◆ What you will do:
Excluding any images, copy all of the lines below precisely as written.

◆ Data:
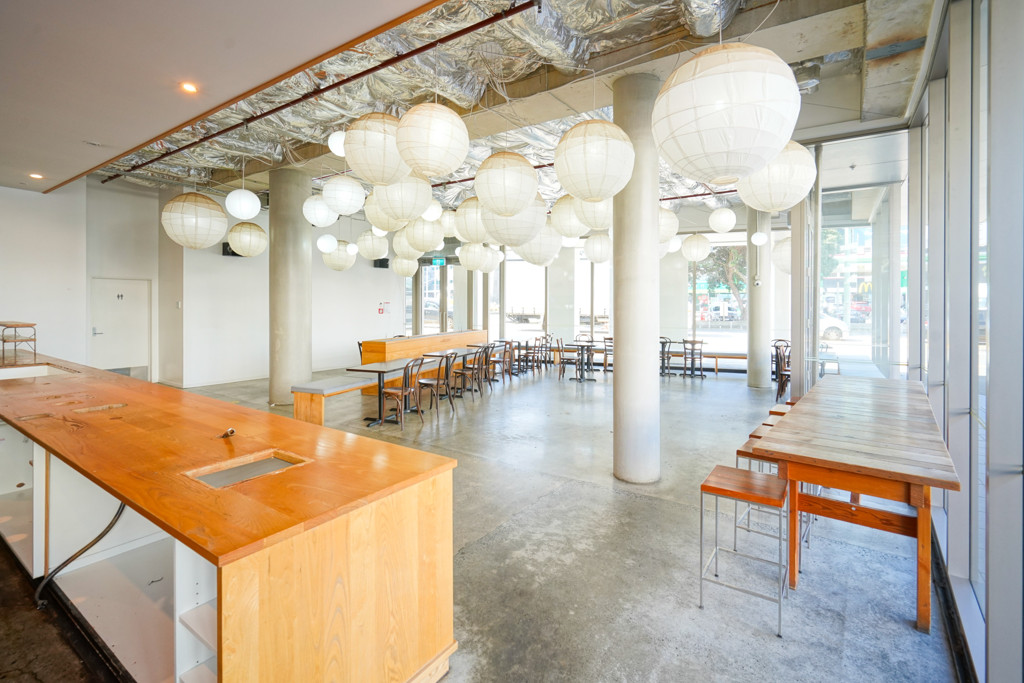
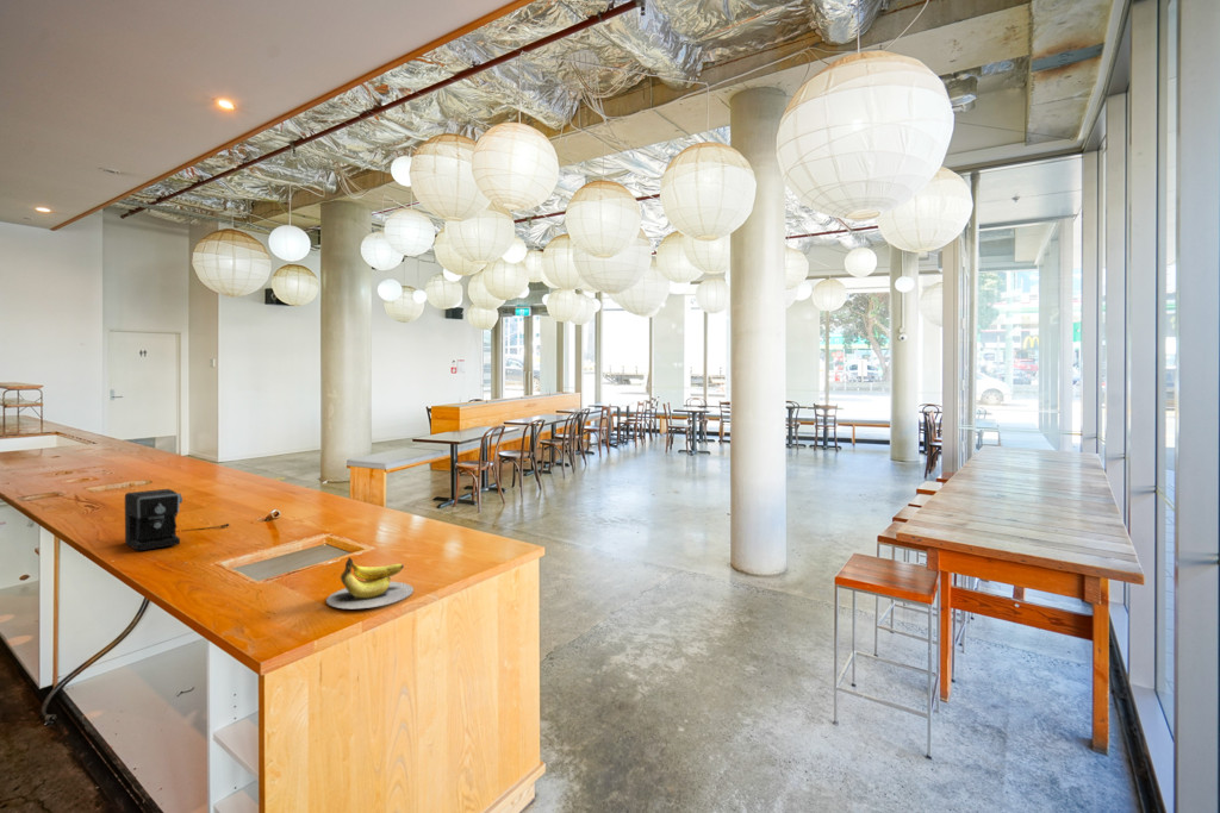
+ coffee maker [124,488,230,552]
+ banana [325,556,415,609]
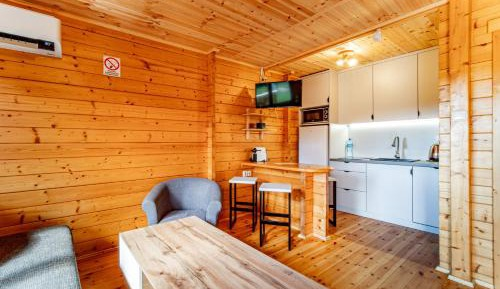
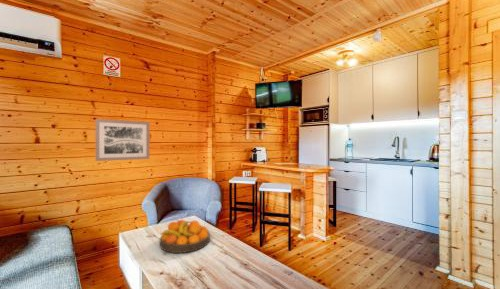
+ fruit bowl [159,219,211,254]
+ wall art [95,118,150,162]
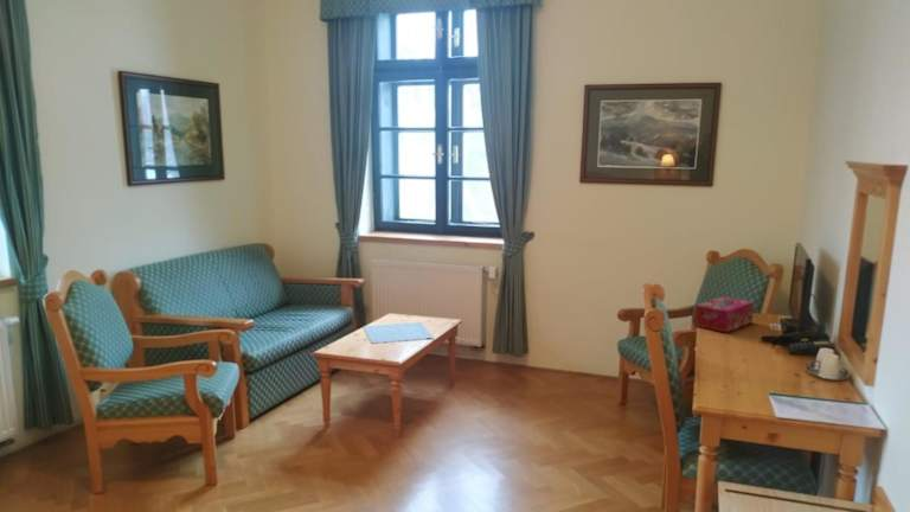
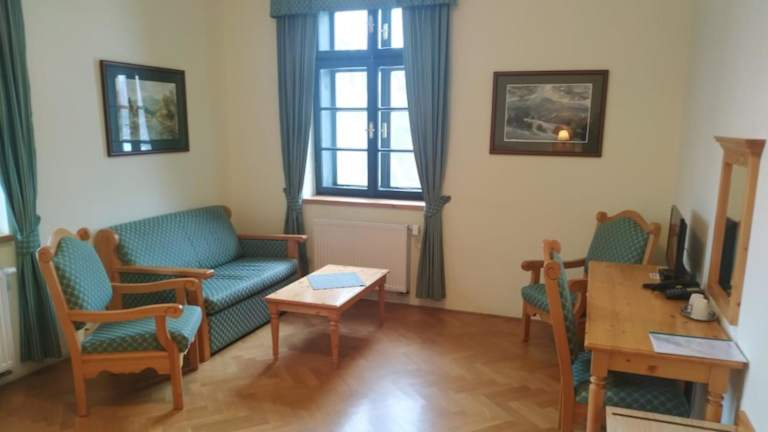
- tissue box [693,296,755,334]
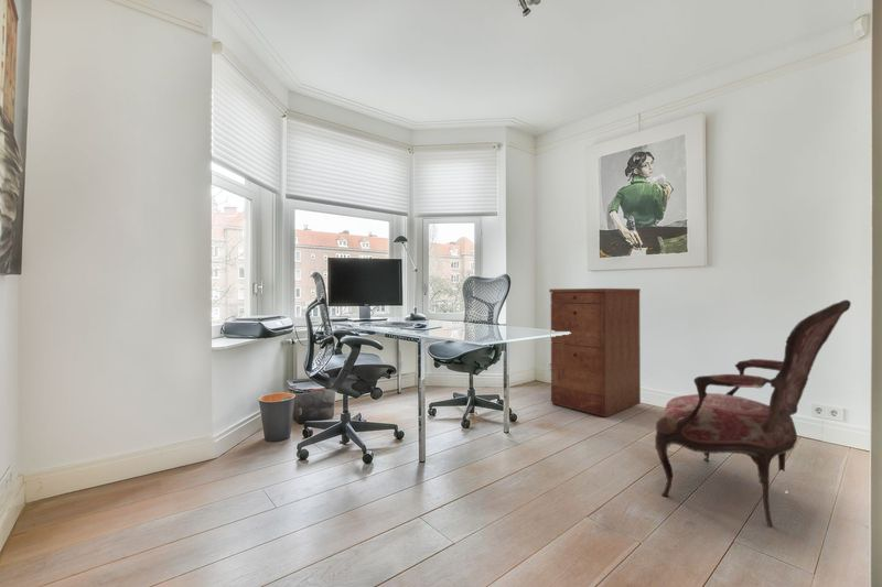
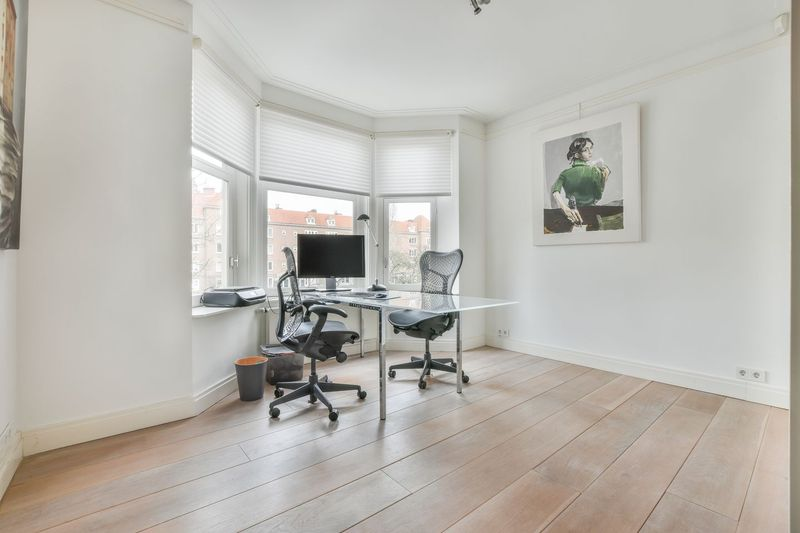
- armchair [654,298,852,528]
- filing cabinet [548,287,642,418]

◆ Result of the exercise:
+ coffee maker [124,488,230,552]
+ banana [325,556,415,609]
+ fruit bowl [159,219,211,254]
+ wall art [95,118,150,162]
- tissue box [693,296,755,334]
- armchair [654,298,852,528]
- filing cabinet [548,287,642,418]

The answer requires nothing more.